Samantha chowed 7B from Earl (789). The eights were getting somewhat rarified. Earl threw 2B and Samantha threw 3B. Waiyee was not happy. She picked junk and threw it back. Noriko threw 8B, Earl followed with another 2B, Samantha threw 9B.
Waiyee tried to conceal her anger at the entire rest of the table. She had a beautiful bams hand and nobody was sharing theirs with her!
Again she picked junk, threw it back. Then Noriko threw the final 8B, dashing all of Waiyee's hopes thoroughly.

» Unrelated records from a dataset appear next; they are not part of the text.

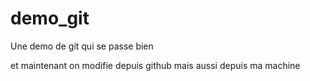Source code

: # demo_git
Une demo de git qui se passe bien

et maintenant on modifie depuis github
mais aussi depuis ma machine
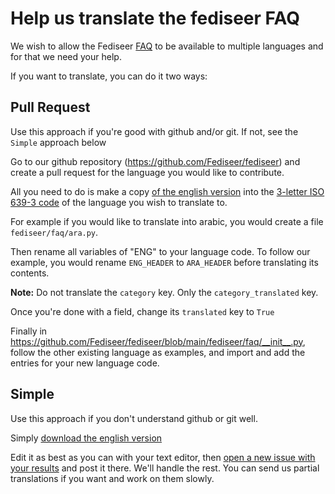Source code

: # Help us translate the fediseer FAQ

We wish to allow the Fediseer [FAQ](/faq) to be available to multiple languages and for that we need your help.

If you want to translate, you can do it two ways:


## Pull Request

Use this approach if you're good with github and/or git. If not, see the `Simple` approach below

Go to our github repository (https://github.com/Fediseer/fediseer) and create a pull request for the language you would like to contribute.

All you need to do is make a copy [of the english version](https://github.com/Fediseer/fediseer/blob/main/fediseer/faq/eng.py) into the [3-letter ISO 639-3 code](https://iso639-3.sil.org/code_tables/639/data) of the language you wish to translate to. 

For example if you would like to translate into arabic, you would create a file `fediseer/faq/ara.py`.

Then rename all variables of "ENG" to your language code. To follow our example, you would rename `ENG_HEADER` to `ARA_HEADER` before translating its contents.

**Note:** Do not translate the `category` key. Only the `category_translated` key. 

Once you're done with a field, change its `translated` key to `True`

Finally in https://github.com/Fediseer/fediseer/blob/main/fediseer/faq/__init__.py, follow the other existing language as examples, and import and add the entries for your new language code.

## Simple

Use this approach if you don't understand github or git well.

Simply [download the english version](https://github.com/Fediseer/fediseer/blob/main/fediseer/faq/eng.py)

Edit it as best as you can with your text editor, then [open a new issue with your results](https://github.com/Fediseer/fediseer/issues) and post it there. We'll handle the rest. You can send us partial translations if you want and work on them slowly.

The wall was half gone. She couldn't change the hand. She had no choice but to go right into defensive mode, and she didn't mind letting the other players knew it was all THEIR fault - they'd ALL ganged up on her!
She studied the table. Earl had those two chows in craks. Samantha had one in bams, and Noriko had one in dots and one in craks. Waiyee threw stuff the others were throwing. That wasn't hard to do, for once.
1. She should go for a pure hand or at least pure straight (kwaleung). Threw S.
2. She wanted to keep all her bams to preserve the pure option. She couldn't overlook the dots, though, in case she had to make a two-suit chows hand. A complete chow is much more valuable than a pair, so she threw 9D.